** Opening Document extract block **

One of her biggest challenges has been to synchronize the camera shutters so each snaps photos at the same time.


Sample electrocardiograph tracings show the electrical activity of a normal heartbeat (top) and the chaos of ventricular fibrillation (bottom), which renders the heart out of sync and unable to pump blood.

©iStockphoto.com/linearcurves

To process the data and make it useful to the team, she uses her computer software to properly align images from each camera so they can be stitched together into movies—no small task when tracking a beating heart. The two movies then also need to be synced so that, say, a specific spot on the heart's ventricle 10 seconds into the NADH movie can be compared to the exact same point at the same moment in the electrical activity movie.

So far, Dr. Kay's team has found that during low-flow reperfusion blood returns to choked-off areas of the heart, but it happens unevenly, creating what seems to be a patchwork of different oxygen levels across a small area of tissue.

Earlier research by Dr. Kay and collaborators, including GW cardiac physiologist Narine Sarvazyan, had found that it is at the borders of these differentially oxygenated areas where tornadoes of electricity can originate. Those findings agree with other studies showing that erratic beating begins at these borders.

Dr. Kay's current team also was one of the first to find that arrhythmic beating lasted longer in the low-flow situation, perhaps because the low flow infuses the tissue unevenly and creates many more border zones.

To further explore the team's hypothesis, Ms. Asfour and engineering undergraduate student Matthew Wilkins are measuring the voltage of small groups of heart cells they're culturing in Petri dishes the size of a quarter. At the bottom of each dish is a tiny metal grid, consisting of almost invisibly thin electrodes.

** Closing Document extract block **

### Work instructions
1 – Do these statements agree with the heart-research text? (a) During low-flow reperfusion, blood returns evenly to choked-off areas of the heart. (b) Arrhythmic beating lasted longer in the low-flow situation. (c) The Petri dishes used for culturing heart cells are the size of a quarter. Answer yes or no for each, quoting the words of the text that decide it.
2 – Write a continuation of the heart-research text, starting after its final sentence.
The entries that come next play no part in this work.

** Opening Record extracts block **

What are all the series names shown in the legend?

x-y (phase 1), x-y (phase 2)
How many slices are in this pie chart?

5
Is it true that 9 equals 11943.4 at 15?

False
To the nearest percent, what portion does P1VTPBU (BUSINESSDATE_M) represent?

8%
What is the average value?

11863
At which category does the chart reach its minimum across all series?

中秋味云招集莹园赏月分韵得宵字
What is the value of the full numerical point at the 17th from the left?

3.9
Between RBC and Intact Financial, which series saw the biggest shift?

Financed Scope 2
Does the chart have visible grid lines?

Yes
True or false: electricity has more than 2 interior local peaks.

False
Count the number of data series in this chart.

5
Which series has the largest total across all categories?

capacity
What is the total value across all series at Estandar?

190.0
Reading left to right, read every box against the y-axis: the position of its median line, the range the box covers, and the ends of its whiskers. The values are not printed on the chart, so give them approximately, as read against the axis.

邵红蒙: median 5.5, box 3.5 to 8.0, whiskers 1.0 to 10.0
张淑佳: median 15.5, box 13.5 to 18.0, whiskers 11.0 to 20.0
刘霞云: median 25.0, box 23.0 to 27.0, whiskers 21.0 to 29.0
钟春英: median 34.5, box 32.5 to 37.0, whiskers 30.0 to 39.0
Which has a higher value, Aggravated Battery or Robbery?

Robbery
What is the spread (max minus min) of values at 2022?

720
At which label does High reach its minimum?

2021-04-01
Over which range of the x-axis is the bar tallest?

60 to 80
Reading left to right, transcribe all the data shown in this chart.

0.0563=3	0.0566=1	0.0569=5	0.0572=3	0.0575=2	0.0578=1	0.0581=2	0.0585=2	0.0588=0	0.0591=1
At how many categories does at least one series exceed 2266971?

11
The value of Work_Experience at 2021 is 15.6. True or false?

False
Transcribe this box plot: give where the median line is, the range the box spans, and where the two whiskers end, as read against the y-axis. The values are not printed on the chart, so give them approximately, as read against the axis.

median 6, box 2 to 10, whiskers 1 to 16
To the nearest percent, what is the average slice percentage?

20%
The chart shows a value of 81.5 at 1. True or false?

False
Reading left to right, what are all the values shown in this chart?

** Closing Record extracts block **

### Task-by-task outputs
1 –
(a) No: "but it happens unevenly"
(b) Yes: "arrhythmic beating lasted longer in the low-flow situation"
(c) Yes: "Petri dishes the size of a quarter"

2 –
Mr. Wilkins and Ms. Asfour can record the effects that different conditions have on the electrical state of the cells by, for example, taking oxygen away from the cells and observing how the flow of electrical charge changes.

"The first time I saw these heart cells beating on their own I got goose bumps," Ms. Asfour says. "It was a wonderful feeling to see the cells beating in synchrony, just as they do in the heart."

In March, Dr. Kay's team began working on another angle of sudden cardiac death. Beyond understanding the arrhythmias that cause it, Dr. Kay's lab is aiding an effort to prevent them in the first place.

In a collaboration led by GW's Dr. Sarvazyan, the team is working with Gordana Vunjak-Novakovic, a biomedical engineer at Columbia University, whose lab is growing cardiac muscle fibers from stem cells. Drs. Sarvazyan and Vunjak-Novakovic are testing whether these muscle fibers could be used as a "bandage" over heart tissue that's been damaged by blood loss from a heart attack.

Dr. Kay's lab then will use its imaging and perfusion techniques to test how these bandaged hearts respond electrically to a simulated heart attack, chiefly whether they carry any added risk of sparking a deadly arrhythmia.

In the meantime, though, the mysterious tiny storm fronts of arrhythmia continue to loom for people with coronary artery disease. Dr. Mercader, Dr. Kay's clinical collaborator, explains: "When people have a heart attack because of a blocked blood vessel, we remove the clot but I don't think we are always 100 percent effective at removing everything."

For instance, he says, if plaque buildups exist deeper down in the branches of an artery they may create "sluggish" blood flow that can elevate a person's risk of ventricular arrhythmias.

For Dr. Kay and his team, the hope is that studying low-flow reperfusion will shine some light on the origin of lethal arrhythmias. "People with advanced, but undiagnosed, coronary artery disease are sometimes called 'the walking dead,'" Dr. Kay says, "because they probably have a couple of major clots but do not learn about them until it's too late.

"We're very excited to be working on this enormous problem," he says. "And we're just getting started."